Cross-border interventions note:
The ACNA Diocese of Western Anglicans explains itself here. Another page gives details of the involvement of the Provinces of Uganda and the Southern Cone which preceded its formation. That is copied in full below the fold.
Copy of Provinces and Dioceses:
This page is retained as of historical interest only. It shows how our member congregations had aligned themselves jurisdictionally during the period prior to our becoming a Diocese of the Anglican Church in North America.
The worldwide Anglican Communion is comprised of thirty-eight independent Anglican churches with historic ties to the Church of England (“Anglican” is the medieval and Late Latin word for England). When missionary bishops established churches throughout the British Empire, and beyond, they raised up indigenous clergy so that the local people could build their own churches. These independent Anglican Churches have continued in communion with the Church of England, and with each other, not because of hierarchical ties but through bonds of affection and the shared tradition of Anglican worship, based on the Book of Common Prayer.
The member churches of the Anglican Communion are called Provinces. Each is headed by an archbishop, called a Primate. Each Province consists of a number of (usually) geographic subdivisions, called Dioceses.
The member congregations of The Association of Western Anglican Congregations have provisional canonical connections to two of the Provinces of the Anglican Communion: the Province of Uganda, and the Province of the Southern Cone of South America.
The Anglican Church of Uganda
The Anglican Church of Uganda is a member church of the Anglican Communion. It was founded in 1877 by the Church Missionary Society and has grown through Africans evangelizing Africans. The church claims about 7 million members, although in the 2002 census some 8.7 million Ugandans (of a population of 24 million) considered themselves to be Anglicans. It is a church founded on the blood of martyrs. In 1876 the king had twenty-three of his page boys (mostly Anglican and Roman Catholic) roasted over a fire because of their loyalty to King Jesus. The event is commemorated annually. Today the church is active in the leadership of southern hemisphere churches that have provided provisional oversight to orthodox Anglican churches in America. In September, 2007 the church consecrated an American priest, John Guernsey of Virginia, a bishop for pastoral oversight of the more than 30 American churches that have affiliated with the Church of Uganda.
There are currently 31 dioceses of the Church of Uganda, each headed by a bishop. The dioceses in turn are divided into smaller units called parishes and sub-parishes and headed by Priests and Lay Readers, respectively.

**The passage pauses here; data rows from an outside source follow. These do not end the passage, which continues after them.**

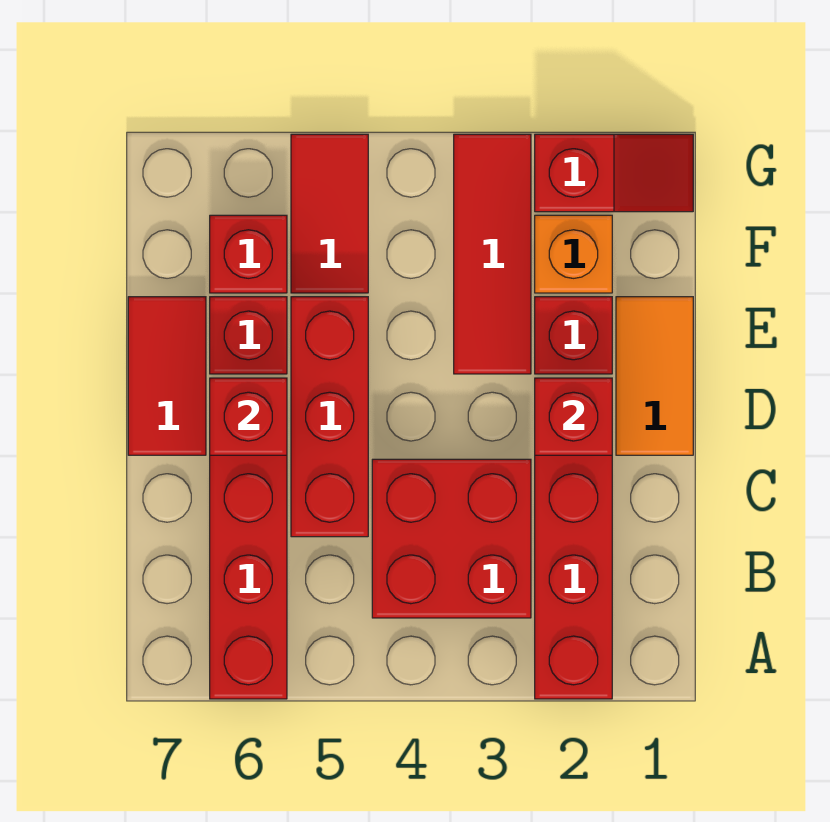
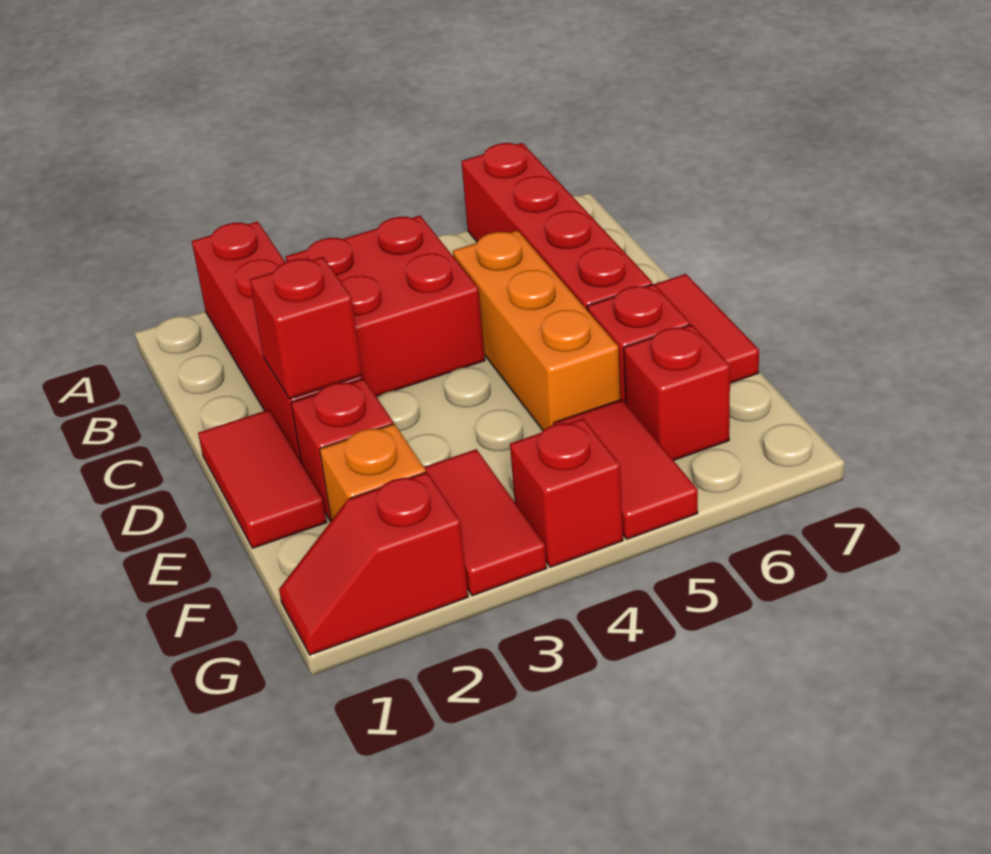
red brick C5:E5 level 1 -> orange brick C5:E5 level 1
orange tile D1:E1 level 1 -> red tile D1:E1 level 1
red brick D6 level 2 -> red brick G4 level 1
red tile E3:G3 level 1 -> red tile F3:G3 level 1

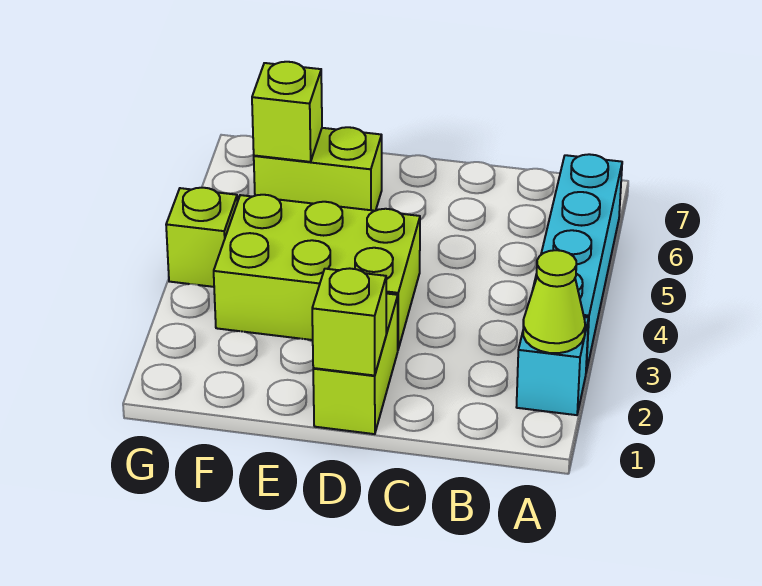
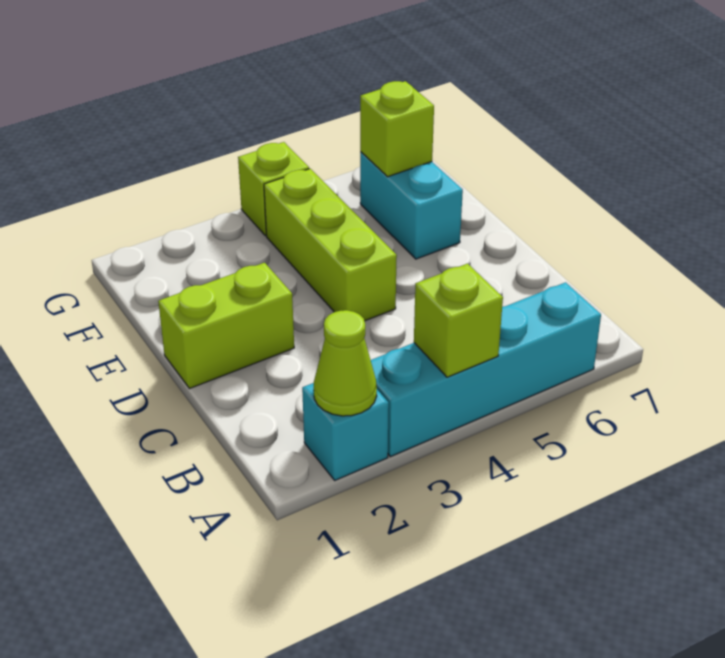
lime brick D1 level 2 -> lime brick A4 level 2
lime brick D3:F4 level 1 -> lime brick D4:F4 level 1
lime brick E6:F6 level 1 -> cyan brick E6:F6 level 1

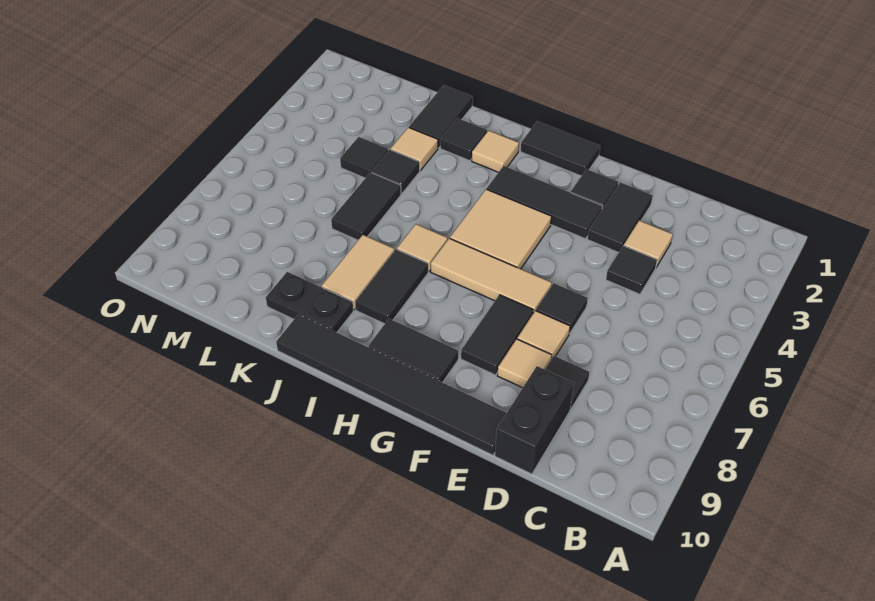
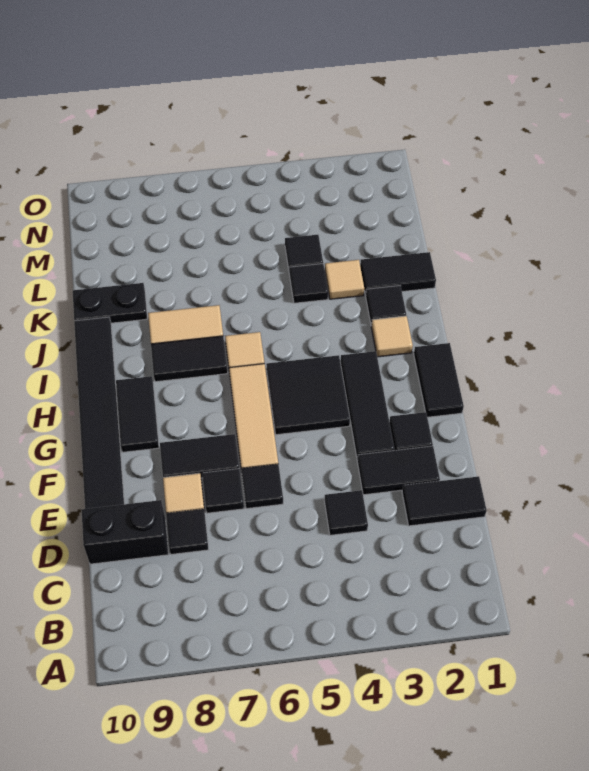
tan tile D3 level 1 -> none
tan tile E7 level 1 -> black tile E7 level 1
tan tile G4:H5 level 1 -> black tile G4:H5 level 1
black plate J9:K9 level 1 -> black plate K9:K10 level 1
black tile K5:K6 level 1 -> black tile D1:D2 level 1

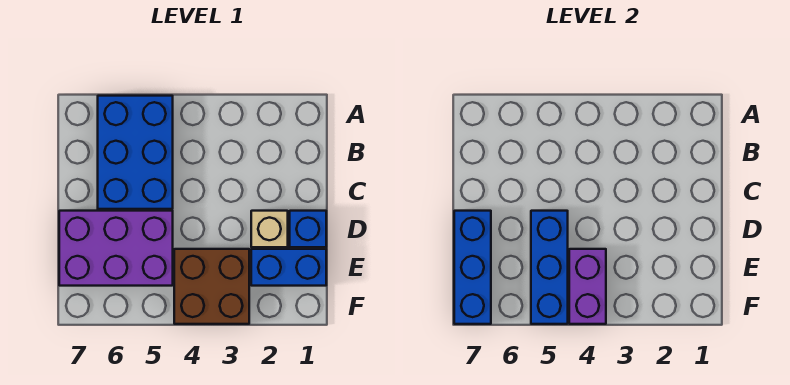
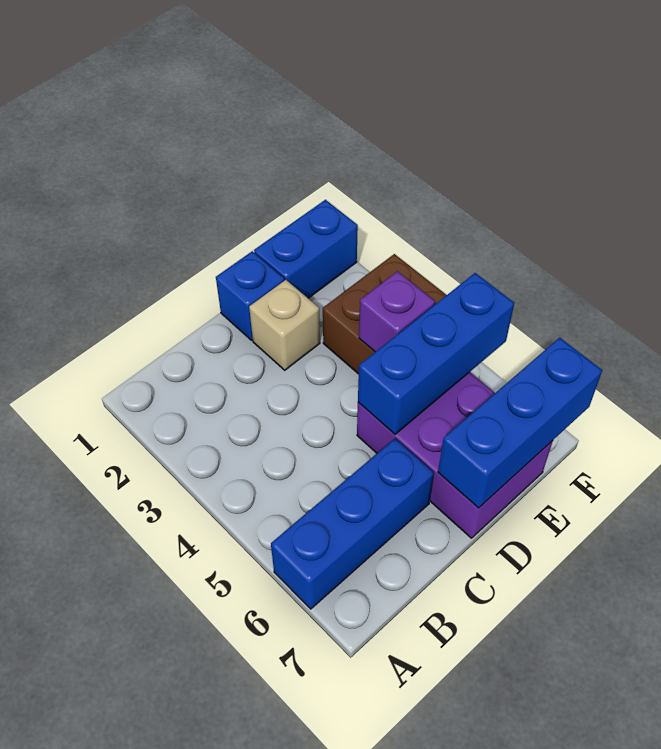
blue brick A5:C6 level 1 -> blue brick A6:C6 level 1
blue brick E1:E2 level 1 -> blue brick E1:F1 level 1
purple brick E4:F4 level 2 -> purple brick E4 level 2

Primate: The Most Revd. Henry Luke Orombi, Archbishop
Bishop: The Rt. Revd. John Guernsey
Bishop of Luweero Diocese: The Rt. Revd. Evans Kisekka
Bishop of North Mbale Diocese: The Rt. Revd. Daniel Gimadu
Anglican Church of the Southern Cone of South America
British immigrants brought Anglicanism to South America in the nineteenth century. The Iglesia Anglicana del Cono Sur de America (Anglican Province of the Southern Cone of America) was founded in 1974 as a new province of the Anglican Communion. Included are Argentina, Bolivia, Chile, Paraguay, Peru and Uruguay. The province is one of the largest in territory but one of the smallest in congregants, with approximately 30,000 church members. The Primate has been vocal in behalf of Christian orthodoxy within the Anglican Communion.
Primate: The Most Revd Gregory James Venables, Archbishop
Bishops: Rt. Revd Frank Lyons, Bishop of Bolivia. The Rt. Revd William Atwood is providing pastoral oversight for the churches of the Diocese of Argentina.
At present eight of the Western Anglican congregations are aligned with Uganda, two with Bolivia and three with Argentina.